Qatar 'painfully aware of suffering of remaining hostages'

Qatari PM meets with Israeli hostages’ families in Doha — report

Al Thani speaks with relatives of abductees held by Hamas, claims negotiations on release more difficult after killing of Arouri in Beirut last week

Qatar's Prime Minister and Foreign Minister Mohammed bin Abdulrahman Al Thani in Doha, Qatar, October 13, 2023. (AP Photo/Jacquelyn Martin, Pool)
Qatar's Prime Minister and Foreign Minister Mohammed bin Abdulrahman Al Thani in Doha, Qatar, October 13, 2023. (AP Photo/Jacquelyn Martin, Pool)

Qatari Prime Minister Mohammed bin Abdulrahman Al Thani met with the families of Israeli hostages held by Hamas on Saturday, after the relatives of at least six abductees traveled to Doha on Friday in a bid to revive talks to return their loved ones from the Gaza Strip, according to a new report.

Thani told the families talks with Hamas were more complicated by the killing in Beirut on Tuesday of the terror group’s deputy leader Saleh al-Arouri and several other senior members of the Gaza-ruling group, in a strike that has widely been attributed to Israel, according to an Axios report Saturday.

Following Arouri’s assassination, Hamas reportedly froze negotiations via Qatar and Egypt, though Prime Minister Benjamin Netanyahu on Tuesday claimed to the relatives of hostages that talks for their return were ongoing.

Axios reported that the Qatari PM told the visiting families that “it is more difficult to talk to Hamas after what happened in Beirut,” citing a Qatari official.

The families of the six Israeli hostages held by Hamas traveled to Doha, which also hosts Hamas leaders, on Friday for meetings with officials.

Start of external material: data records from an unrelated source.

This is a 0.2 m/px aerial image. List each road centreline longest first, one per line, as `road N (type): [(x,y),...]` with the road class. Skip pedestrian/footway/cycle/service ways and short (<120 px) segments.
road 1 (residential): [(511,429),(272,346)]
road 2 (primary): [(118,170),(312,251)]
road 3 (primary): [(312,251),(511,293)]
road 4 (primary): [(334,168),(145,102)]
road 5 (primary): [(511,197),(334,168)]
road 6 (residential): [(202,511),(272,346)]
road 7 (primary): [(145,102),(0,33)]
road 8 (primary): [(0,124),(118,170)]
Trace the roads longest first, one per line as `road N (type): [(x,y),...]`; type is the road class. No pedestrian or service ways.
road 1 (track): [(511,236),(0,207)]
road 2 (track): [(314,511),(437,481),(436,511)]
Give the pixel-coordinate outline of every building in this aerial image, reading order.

The trip marked the first time that families of the hostages have visited Qatar, which has been responsible for mediating hostage negotiations between Israel and Hamas following the October 7 atrocities, when Palestinian terrorists from Gaza rampaged through southern Israeli communities, massacring some 1,200 people, mostly civilians, and kidnapping around 240.

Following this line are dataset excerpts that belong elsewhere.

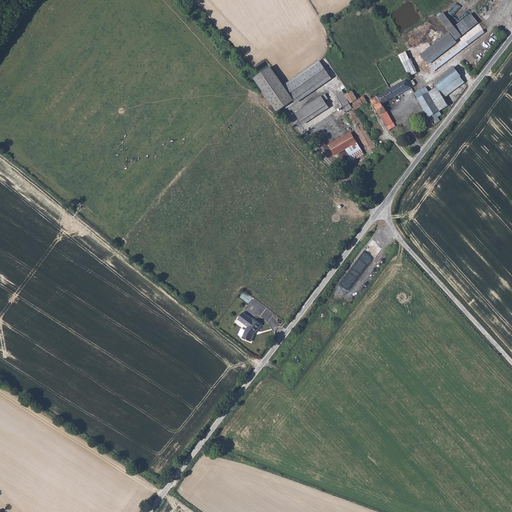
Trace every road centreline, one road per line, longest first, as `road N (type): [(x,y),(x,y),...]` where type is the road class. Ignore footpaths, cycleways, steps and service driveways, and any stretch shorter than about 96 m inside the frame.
road 1 (unclassified): [(380,209),(148,511)]
road 2 (unclassified): [(511,37),(380,209)]
road 3 (unclassified): [(380,209),(511,362)]
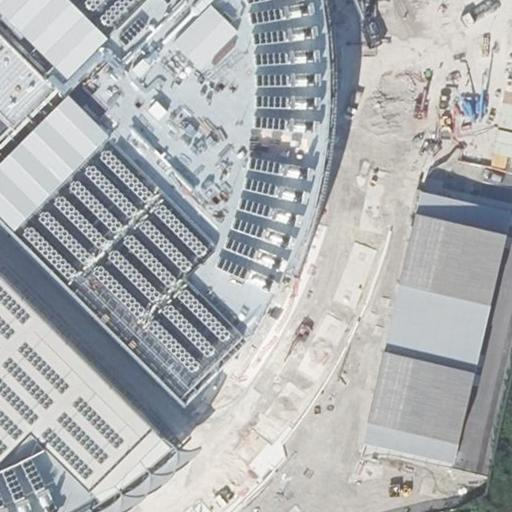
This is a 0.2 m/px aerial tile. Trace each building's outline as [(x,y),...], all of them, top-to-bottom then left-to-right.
[(0,0),(0,218),(186,413),(200,411),(215,397),(249,351),(295,275),(313,240),(327,202),(339,157),(345,113),(345,57),(341,16),(337,0),(0,0)] [(511,71),(465,93),(484,135),(511,122),(511,71)] [(450,105),(440,110),(452,135),(462,131),(450,105)] [(440,195),(382,448),(455,465),(509,211),(440,195)] [(173,443),(0,271),(0,511),(54,511),(102,483),(173,443)]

The families of the hostages met with Qatari Minister of State at the Foreign Ministry Mohammed bin Abdulaziz Al-Khulaifi, who heads the Qatari negotiations team, on Saturday and later with the Qatari premier, according to the report.

Qatar is “painfully aware of the suffering of the remaining hostages and their loved ones,” the Qatari official told Axios.

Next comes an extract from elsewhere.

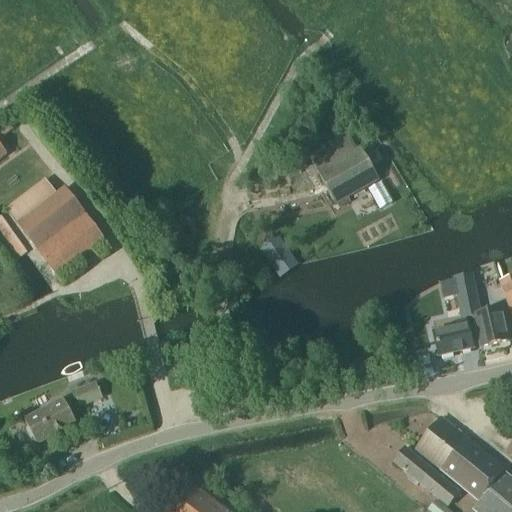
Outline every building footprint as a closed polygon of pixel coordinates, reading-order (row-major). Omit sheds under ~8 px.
[(6,126),(0,130),(0,162),(7,158),(0,148),(0,143),(12,134),(6,126)] [(336,207),(379,183),(360,148),(317,172),(336,207)] [(56,197),(45,182),(5,212),(17,227),(58,281),(105,245),(64,190),(56,197)] [(167,254),(185,241),(174,225),(156,237),(167,254)] [(511,317),(511,279),(500,283),(511,317)] [(467,292),(456,295),(462,321),(465,321),(474,319),(481,350),(502,346),(507,345),(503,323),(508,321),(506,314),(504,315),(503,311),(480,316),(475,292),(467,294),(467,292)] [(467,327),(465,321),(462,321),(454,324),(455,330),(433,335),(438,359),(473,350),(468,327),(467,327)] [(79,409),(103,400),(96,385),(73,394),(79,409)] [(63,401),(23,422),(27,430),(25,431),(31,441),(33,440),(37,447),(76,426),(63,401)] [(511,511),(511,478),(504,472),(441,420),(417,451),(479,502),(472,511),(511,511)] [(447,509),(459,494),(404,449),(392,464),(447,509)] [(194,479),(168,511),(223,511),(199,494),(204,487),(194,479)] [(448,511),(436,502),(427,511),(448,511)]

It is believed that 136 hostages abducted by Hamas on October 7 remain in Gaza — not all of them alive — after 105 civilians were released from Hamas captivity during a weeklong truce in late November brokered by Qatar. Four hostages were released prior to that, and one was rescued by troops. The bodies of eight hostages have also been recovered.

The Israel Defense Forces has confirmed the deaths of 25 of those still held by Hamas, citing new intelligence and findings obtained by troops operating in Gaza.

Hamas is also holding the bodies of fallen IDF soldiers Oron Shaul and Hadar Goldin since 2014, as well as two Israeli civilians, Avera Mengistu and Hisham al-Sayed, who are both thought to be alive after entering the Strip of their own accord in 2014 and 2015, respectively.

Qatar and Egypt have been trying to broker a new deal that would potentially see dozens more hostages freed in exchange for a pause in fighting.

“We have engaged directly with the hostages’ families to share as much information as possible, and to assure them that Qatar is committed to using every resource to secure their release. We will continue to engage with these families,” the official said, according to Axios.

“We are using every possible channel, and collaborating closely with our counterparts in the US and Israel…but Qatar is a mediator. It does not control Hamas,” the official said.

The official noted it was “increasingly difficult” to maintain the channels of communication open with Hamas following the “escalation of bombardment in Gaza and elsewhere, which candidly complicates the hostage negotiations.”

The official said Qatar would continue its communication with the hostages’ families.

Israel has remained mum on responsibility for the strike in Beirut Tuesday despite widespread speculation that it was behind the killing of Arouri.

On Wednesday, an Israeli official argued the fact that Qatar did not respond publicly to the strike was a positive sign for the continuation of talks.

“If they don’t announce anything, that is ultimately something optimistic,” said the official.

Last weekend, Qatari mediators reportedly told Israel that Hamas agreed “in principle” to resume negotiations for the release of more hostages in exchange for a truce of up to a month in the Gaza Strip, according to reports in the Hebrew-language media.

According to Walla, the talks had remained centered on a proposal presented by Mossad chief David Barnea that would include the release of some 40 hostages, including women still held by Hamas, men over 60 and those with serious medical issues. In return for the hostages, Israel would halt military operations in Gaza for up to one month and release a number of Palestinian security prisoners.

A senior Hamas official went on to dampen optimism about a deal, insisting that the terror group was only interested in a deal that included a permanent ceasefire.